If you look at such faces and see not just suffering, but an opportunity to help, you may share the world view Tisdale has come to adopt.
Even though Tisdale keeps a framed letter from Mother Teresa by her front door, she admits she hasn't always been as selfless.
Decades ago, when she first heard that the children of Vietnam needed help, "I did what everybody else did. I gave five dollars."
But Tisdale became inspired by the work of Dr. Tom Dooley, an American Navy officer who helped the sick and poor of Southeast Asia. She worked for Dooley as a volunteer, eventually traveling to the An Lac orphanage he helped found.
The faces she saw there burned into her consciousness. For years, she spent all her vacation time there; back home, she raised funds for the orphanage.

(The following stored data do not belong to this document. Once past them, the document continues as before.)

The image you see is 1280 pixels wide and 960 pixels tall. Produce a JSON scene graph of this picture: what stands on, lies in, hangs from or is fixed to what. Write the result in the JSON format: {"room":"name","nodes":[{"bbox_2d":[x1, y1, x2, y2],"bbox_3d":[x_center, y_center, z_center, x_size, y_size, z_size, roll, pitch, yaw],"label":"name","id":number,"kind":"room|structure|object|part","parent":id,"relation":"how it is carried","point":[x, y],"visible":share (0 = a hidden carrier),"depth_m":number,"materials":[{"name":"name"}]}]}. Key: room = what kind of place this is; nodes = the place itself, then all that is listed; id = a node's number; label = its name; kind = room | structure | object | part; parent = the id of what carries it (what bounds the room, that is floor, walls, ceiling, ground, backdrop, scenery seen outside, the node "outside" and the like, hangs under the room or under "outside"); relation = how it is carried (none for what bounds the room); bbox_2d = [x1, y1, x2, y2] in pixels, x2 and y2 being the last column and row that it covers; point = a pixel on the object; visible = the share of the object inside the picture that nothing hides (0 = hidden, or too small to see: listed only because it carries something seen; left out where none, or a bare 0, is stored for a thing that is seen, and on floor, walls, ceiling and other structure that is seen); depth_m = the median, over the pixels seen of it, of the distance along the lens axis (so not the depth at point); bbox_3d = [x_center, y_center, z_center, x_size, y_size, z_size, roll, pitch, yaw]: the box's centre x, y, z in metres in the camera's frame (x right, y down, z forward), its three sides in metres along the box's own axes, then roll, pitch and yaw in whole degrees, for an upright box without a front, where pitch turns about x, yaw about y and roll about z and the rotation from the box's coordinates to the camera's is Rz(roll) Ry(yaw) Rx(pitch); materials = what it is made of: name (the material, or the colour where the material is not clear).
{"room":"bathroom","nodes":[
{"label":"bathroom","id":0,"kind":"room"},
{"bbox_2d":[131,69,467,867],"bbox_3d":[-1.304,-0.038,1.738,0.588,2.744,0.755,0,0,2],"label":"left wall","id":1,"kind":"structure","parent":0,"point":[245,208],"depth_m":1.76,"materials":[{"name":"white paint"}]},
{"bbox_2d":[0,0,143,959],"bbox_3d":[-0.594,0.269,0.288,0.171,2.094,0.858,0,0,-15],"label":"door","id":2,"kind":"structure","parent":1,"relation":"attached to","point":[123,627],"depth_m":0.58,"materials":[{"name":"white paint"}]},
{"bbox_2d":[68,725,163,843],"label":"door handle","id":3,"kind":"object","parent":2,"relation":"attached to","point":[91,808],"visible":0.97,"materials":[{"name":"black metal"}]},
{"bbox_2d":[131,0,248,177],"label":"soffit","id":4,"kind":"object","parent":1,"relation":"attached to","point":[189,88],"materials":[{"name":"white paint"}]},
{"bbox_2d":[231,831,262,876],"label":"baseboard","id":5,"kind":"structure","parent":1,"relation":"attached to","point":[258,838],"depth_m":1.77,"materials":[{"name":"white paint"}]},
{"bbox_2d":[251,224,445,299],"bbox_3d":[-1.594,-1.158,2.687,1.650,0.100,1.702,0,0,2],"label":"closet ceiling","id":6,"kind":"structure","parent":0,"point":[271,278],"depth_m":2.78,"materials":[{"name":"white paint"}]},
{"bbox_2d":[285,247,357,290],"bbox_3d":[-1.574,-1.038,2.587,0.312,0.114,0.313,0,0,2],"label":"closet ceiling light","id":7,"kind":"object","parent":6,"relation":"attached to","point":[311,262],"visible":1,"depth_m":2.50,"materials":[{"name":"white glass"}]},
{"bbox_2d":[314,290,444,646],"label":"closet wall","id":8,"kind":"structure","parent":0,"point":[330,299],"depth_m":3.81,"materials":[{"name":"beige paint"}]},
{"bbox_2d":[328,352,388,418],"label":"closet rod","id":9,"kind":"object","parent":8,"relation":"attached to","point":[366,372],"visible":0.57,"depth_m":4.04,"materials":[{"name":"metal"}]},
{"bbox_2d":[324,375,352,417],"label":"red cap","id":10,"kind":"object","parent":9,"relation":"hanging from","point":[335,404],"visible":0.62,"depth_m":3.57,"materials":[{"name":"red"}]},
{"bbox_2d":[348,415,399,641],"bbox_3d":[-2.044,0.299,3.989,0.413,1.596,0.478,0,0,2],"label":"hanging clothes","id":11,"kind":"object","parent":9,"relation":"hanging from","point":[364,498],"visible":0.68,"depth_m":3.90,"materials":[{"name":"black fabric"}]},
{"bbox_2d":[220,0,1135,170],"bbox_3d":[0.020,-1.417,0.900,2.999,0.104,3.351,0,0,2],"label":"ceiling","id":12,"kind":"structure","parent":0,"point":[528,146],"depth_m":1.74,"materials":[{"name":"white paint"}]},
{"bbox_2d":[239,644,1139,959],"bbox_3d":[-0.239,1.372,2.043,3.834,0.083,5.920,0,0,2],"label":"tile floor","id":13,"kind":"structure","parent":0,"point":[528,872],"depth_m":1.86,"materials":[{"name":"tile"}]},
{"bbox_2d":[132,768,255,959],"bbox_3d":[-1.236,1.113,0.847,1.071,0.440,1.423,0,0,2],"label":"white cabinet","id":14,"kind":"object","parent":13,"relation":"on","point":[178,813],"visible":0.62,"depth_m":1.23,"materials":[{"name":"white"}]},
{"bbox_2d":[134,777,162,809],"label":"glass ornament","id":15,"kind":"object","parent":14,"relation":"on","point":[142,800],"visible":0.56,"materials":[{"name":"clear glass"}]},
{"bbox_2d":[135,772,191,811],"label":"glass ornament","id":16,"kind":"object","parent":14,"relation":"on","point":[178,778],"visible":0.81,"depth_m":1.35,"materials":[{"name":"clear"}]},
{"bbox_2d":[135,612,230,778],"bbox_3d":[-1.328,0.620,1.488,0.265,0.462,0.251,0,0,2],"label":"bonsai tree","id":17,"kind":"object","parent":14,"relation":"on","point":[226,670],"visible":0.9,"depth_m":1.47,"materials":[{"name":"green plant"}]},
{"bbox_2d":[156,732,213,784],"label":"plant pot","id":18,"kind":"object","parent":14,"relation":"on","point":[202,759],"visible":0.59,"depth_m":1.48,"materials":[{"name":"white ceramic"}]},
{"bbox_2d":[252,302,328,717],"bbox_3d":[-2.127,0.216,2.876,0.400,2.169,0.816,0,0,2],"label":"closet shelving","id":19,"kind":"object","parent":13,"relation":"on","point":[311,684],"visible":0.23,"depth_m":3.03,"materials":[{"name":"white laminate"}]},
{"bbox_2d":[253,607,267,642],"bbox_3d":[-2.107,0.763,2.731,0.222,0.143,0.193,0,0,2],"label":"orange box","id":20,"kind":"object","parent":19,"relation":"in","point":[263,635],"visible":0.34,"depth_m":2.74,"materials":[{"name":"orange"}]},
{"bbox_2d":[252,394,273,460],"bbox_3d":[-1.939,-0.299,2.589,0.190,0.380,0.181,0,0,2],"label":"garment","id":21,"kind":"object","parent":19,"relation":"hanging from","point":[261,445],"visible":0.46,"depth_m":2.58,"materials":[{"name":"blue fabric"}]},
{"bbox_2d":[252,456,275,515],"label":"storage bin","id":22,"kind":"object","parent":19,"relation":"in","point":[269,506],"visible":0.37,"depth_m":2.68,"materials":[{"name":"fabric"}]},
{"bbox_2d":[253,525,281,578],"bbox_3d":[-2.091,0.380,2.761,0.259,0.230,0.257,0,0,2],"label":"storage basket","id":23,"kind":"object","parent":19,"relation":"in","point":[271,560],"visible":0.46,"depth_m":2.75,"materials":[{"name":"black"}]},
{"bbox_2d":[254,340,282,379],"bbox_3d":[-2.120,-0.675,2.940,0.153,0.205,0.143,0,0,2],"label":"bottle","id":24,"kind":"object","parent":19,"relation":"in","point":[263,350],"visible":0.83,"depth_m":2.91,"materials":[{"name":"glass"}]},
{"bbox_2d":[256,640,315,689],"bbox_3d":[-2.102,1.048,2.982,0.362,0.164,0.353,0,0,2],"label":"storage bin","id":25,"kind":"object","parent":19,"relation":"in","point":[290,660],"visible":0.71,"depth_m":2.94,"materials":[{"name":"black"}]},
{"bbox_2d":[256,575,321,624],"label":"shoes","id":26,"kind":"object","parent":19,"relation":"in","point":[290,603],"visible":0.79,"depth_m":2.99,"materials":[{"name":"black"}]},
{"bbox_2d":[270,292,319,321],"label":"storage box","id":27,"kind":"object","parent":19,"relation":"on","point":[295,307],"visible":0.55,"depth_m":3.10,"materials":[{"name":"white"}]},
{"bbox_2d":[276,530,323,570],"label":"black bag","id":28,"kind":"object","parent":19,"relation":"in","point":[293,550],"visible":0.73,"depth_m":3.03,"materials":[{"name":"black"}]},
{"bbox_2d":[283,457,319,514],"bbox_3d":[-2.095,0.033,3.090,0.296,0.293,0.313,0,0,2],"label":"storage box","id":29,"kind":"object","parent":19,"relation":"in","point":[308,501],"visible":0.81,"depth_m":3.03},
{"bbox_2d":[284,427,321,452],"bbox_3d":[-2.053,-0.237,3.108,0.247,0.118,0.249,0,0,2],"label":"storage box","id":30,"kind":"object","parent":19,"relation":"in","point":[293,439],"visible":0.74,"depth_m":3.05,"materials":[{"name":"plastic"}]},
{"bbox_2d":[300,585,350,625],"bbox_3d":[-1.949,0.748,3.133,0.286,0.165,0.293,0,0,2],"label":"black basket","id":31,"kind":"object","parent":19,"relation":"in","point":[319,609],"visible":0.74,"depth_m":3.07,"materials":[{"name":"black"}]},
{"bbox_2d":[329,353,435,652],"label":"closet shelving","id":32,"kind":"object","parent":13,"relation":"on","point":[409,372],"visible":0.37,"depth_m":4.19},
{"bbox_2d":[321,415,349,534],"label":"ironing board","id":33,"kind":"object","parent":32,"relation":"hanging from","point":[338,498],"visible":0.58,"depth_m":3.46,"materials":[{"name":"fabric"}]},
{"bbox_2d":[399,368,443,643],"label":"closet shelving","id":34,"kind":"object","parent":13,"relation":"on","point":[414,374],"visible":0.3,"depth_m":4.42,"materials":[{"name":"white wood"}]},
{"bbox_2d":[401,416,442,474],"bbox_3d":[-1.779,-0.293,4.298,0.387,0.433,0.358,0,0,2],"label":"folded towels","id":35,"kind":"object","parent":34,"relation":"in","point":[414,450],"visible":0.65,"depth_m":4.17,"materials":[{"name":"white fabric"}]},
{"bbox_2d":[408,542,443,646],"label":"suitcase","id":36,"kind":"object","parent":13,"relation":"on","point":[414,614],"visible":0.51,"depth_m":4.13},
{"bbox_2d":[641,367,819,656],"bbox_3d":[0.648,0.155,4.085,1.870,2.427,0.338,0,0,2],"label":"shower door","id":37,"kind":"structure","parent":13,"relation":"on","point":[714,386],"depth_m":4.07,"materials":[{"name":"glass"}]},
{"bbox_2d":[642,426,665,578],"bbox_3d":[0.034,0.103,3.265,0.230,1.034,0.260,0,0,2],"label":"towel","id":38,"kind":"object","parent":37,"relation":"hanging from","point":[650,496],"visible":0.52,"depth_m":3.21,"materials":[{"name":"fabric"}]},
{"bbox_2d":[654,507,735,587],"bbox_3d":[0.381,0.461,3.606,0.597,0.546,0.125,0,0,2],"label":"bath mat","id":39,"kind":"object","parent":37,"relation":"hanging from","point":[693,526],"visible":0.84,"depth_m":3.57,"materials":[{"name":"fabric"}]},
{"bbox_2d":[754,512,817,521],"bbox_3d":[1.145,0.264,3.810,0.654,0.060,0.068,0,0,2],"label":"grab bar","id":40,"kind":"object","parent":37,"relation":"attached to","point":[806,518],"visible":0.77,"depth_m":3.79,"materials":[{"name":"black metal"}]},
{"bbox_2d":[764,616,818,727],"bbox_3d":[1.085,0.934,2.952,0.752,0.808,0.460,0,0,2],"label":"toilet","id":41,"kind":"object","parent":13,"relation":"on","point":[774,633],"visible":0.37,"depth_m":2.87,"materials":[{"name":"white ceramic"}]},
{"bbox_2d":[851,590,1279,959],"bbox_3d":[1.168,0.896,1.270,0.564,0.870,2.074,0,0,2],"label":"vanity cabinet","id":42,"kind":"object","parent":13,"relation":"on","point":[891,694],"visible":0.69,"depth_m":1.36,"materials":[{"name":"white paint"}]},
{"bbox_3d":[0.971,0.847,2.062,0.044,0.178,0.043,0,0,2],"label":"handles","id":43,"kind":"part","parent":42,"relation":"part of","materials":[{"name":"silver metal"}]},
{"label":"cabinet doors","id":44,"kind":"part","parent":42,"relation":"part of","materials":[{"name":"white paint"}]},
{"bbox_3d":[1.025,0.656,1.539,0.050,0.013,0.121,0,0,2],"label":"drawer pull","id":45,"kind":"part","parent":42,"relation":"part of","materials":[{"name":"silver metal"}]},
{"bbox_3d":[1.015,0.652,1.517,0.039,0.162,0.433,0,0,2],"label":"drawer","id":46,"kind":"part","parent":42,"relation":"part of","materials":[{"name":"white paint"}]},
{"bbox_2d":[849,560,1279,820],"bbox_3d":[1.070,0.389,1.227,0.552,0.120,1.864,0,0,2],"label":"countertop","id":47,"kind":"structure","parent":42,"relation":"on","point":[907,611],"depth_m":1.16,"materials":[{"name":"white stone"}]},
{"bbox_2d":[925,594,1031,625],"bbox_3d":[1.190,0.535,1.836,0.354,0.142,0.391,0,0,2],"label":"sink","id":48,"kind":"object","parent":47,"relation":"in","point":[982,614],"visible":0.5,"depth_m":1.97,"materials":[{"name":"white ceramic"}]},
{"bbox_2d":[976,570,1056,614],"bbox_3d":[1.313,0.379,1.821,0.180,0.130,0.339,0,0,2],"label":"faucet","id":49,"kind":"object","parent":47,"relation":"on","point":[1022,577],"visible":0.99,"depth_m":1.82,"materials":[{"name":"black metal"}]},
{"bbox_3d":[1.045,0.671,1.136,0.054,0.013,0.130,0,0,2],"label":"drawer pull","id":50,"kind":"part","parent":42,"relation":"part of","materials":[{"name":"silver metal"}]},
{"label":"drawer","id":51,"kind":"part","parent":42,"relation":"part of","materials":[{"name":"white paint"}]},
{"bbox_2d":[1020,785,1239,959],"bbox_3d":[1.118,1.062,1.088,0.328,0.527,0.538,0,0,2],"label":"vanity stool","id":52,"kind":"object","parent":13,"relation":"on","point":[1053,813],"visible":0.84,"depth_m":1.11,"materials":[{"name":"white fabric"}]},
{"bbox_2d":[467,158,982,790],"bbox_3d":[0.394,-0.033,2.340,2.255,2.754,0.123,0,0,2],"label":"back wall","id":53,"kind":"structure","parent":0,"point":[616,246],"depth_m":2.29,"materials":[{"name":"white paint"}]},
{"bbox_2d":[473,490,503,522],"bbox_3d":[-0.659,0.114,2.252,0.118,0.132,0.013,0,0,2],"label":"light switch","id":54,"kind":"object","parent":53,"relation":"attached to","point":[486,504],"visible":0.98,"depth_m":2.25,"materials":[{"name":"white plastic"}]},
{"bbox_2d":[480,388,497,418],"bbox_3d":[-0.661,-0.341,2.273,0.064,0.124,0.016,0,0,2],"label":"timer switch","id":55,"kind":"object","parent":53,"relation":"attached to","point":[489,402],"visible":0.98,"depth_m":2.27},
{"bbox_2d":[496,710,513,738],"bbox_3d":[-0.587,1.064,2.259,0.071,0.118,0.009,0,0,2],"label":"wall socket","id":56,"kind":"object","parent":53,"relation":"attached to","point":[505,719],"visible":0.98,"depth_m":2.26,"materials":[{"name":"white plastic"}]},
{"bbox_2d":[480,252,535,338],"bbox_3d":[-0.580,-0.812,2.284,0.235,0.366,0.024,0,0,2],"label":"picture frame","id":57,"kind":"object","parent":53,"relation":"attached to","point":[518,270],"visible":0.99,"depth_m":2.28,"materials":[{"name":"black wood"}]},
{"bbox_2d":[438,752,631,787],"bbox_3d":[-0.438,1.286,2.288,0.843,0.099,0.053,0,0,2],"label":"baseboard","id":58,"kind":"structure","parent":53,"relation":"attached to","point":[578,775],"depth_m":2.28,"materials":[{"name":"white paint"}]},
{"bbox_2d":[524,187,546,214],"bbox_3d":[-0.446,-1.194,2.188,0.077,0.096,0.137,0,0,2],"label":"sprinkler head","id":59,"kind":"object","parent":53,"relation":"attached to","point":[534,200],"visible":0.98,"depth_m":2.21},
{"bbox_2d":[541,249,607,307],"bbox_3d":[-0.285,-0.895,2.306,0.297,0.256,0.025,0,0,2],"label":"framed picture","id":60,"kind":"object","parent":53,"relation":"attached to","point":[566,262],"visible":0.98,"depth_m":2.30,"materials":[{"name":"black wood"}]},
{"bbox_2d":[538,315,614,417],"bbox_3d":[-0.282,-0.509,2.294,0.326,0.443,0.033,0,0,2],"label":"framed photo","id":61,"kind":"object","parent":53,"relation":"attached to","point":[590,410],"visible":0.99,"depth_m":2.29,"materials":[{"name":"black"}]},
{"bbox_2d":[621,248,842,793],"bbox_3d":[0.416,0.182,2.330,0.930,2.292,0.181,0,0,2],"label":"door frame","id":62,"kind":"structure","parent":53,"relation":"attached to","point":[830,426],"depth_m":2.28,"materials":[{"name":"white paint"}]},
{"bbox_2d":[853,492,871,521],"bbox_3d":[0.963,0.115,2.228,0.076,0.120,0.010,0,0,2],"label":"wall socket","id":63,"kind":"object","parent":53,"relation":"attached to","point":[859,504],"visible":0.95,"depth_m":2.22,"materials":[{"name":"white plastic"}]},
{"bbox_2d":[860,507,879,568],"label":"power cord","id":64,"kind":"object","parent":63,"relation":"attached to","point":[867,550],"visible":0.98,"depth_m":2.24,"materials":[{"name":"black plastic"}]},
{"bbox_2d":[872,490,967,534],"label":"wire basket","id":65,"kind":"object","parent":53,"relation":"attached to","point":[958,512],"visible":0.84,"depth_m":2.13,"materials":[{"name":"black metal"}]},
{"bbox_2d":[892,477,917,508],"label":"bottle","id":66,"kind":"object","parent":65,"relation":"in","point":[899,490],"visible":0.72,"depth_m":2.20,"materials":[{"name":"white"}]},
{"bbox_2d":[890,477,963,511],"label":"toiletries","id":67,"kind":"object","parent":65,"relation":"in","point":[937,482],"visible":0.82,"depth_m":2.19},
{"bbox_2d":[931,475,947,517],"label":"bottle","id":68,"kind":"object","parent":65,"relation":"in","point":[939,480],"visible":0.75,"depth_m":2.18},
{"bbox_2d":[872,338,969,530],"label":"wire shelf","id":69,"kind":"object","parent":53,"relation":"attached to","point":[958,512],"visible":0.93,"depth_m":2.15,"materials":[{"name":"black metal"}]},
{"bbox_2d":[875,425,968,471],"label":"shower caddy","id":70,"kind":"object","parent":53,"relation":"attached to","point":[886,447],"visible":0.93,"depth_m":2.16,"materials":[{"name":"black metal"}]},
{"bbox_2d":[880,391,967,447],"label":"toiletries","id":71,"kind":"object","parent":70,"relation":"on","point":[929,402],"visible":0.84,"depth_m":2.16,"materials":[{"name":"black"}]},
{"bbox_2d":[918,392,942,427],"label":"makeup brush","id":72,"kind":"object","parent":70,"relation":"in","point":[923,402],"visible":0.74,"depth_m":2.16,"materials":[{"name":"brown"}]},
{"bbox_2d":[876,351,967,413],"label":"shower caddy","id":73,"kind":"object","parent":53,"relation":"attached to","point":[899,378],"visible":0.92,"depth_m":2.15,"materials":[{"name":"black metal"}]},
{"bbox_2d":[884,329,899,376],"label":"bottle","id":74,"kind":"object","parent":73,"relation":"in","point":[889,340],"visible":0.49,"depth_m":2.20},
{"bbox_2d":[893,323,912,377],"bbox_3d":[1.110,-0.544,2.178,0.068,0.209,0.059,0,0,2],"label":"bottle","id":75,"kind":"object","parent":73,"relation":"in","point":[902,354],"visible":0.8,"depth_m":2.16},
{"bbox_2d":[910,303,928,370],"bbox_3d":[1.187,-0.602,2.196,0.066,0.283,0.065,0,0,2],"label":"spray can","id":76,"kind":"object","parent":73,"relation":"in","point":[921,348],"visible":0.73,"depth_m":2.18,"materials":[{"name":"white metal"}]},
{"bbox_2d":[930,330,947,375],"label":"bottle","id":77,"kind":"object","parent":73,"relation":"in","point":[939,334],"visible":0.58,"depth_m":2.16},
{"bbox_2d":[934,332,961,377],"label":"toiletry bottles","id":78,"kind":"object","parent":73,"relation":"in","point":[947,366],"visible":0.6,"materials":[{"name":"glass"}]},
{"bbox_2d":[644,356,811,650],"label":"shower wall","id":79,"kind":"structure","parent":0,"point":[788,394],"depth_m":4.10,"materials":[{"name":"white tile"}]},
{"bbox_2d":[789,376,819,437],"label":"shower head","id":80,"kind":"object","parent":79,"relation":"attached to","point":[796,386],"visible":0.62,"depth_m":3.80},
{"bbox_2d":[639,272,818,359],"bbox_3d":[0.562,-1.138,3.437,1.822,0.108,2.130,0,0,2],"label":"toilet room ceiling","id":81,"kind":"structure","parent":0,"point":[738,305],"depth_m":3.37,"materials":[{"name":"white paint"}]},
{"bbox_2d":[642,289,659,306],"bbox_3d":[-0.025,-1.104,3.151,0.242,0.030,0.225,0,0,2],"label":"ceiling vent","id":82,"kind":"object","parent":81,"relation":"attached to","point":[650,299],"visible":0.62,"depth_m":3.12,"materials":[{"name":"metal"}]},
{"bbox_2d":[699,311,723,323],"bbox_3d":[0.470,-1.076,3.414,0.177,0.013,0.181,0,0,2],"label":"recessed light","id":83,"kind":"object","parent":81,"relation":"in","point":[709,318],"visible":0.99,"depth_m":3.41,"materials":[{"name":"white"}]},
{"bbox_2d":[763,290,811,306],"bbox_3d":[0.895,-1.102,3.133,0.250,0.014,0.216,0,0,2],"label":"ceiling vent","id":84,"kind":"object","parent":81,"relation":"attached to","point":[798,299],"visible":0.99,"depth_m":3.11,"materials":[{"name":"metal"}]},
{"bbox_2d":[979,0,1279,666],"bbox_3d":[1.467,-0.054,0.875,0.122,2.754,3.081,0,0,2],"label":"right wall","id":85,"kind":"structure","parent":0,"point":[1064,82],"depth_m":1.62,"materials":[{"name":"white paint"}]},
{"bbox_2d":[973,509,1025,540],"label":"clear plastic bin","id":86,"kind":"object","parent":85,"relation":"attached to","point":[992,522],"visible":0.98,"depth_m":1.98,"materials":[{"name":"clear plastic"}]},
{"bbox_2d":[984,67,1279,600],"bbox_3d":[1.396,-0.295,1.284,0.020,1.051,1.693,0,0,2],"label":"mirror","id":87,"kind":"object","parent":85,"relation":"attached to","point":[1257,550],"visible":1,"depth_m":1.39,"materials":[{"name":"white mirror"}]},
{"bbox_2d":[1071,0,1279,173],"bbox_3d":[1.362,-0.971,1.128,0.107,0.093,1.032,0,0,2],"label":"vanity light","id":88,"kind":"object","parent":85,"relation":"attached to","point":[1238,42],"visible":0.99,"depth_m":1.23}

Her job, as private secretary to the late U.S. Sen. Jacob Javits of New York, helped her meet people who could help both financially and with large-scale donations of food and other needed items.
As the end appeared inevitable for South Vietnam, she helped instigate the flurry of paperwork and diplomatic logistics that paved the way for the orphans to come to the United States.
She remembers distinctly one of the most difficult moments, when a South Vietnamese official told her only those under 10 would be allowed to leave.
"They felt they needed everyone who might possibly help defend their country," Tisdale said, saying the decision cut her list of evacuees from more than 400 to 219. She and her then-husband adopted five of the orphaned girls themselves.
She hoped she might be allowed to return later to get the others, but that day never came. Some were scattered to other orphanages, some were sent to work camps.
Another An Lac orphan in town for today's event is Dinh Dolan, 33, now a chef in San Francisco.
Dolan has vivid memories of the orphanage. "It was a concrete building. A bunch of us slept in one big room, just on the floor."
Both of his parents were killed in the war; he was 9 at the time of the evacuation.
Of Tisdale's role in his survival and success, Dolan says simply, "I'm very grateful to her. I feel that I owe her my life."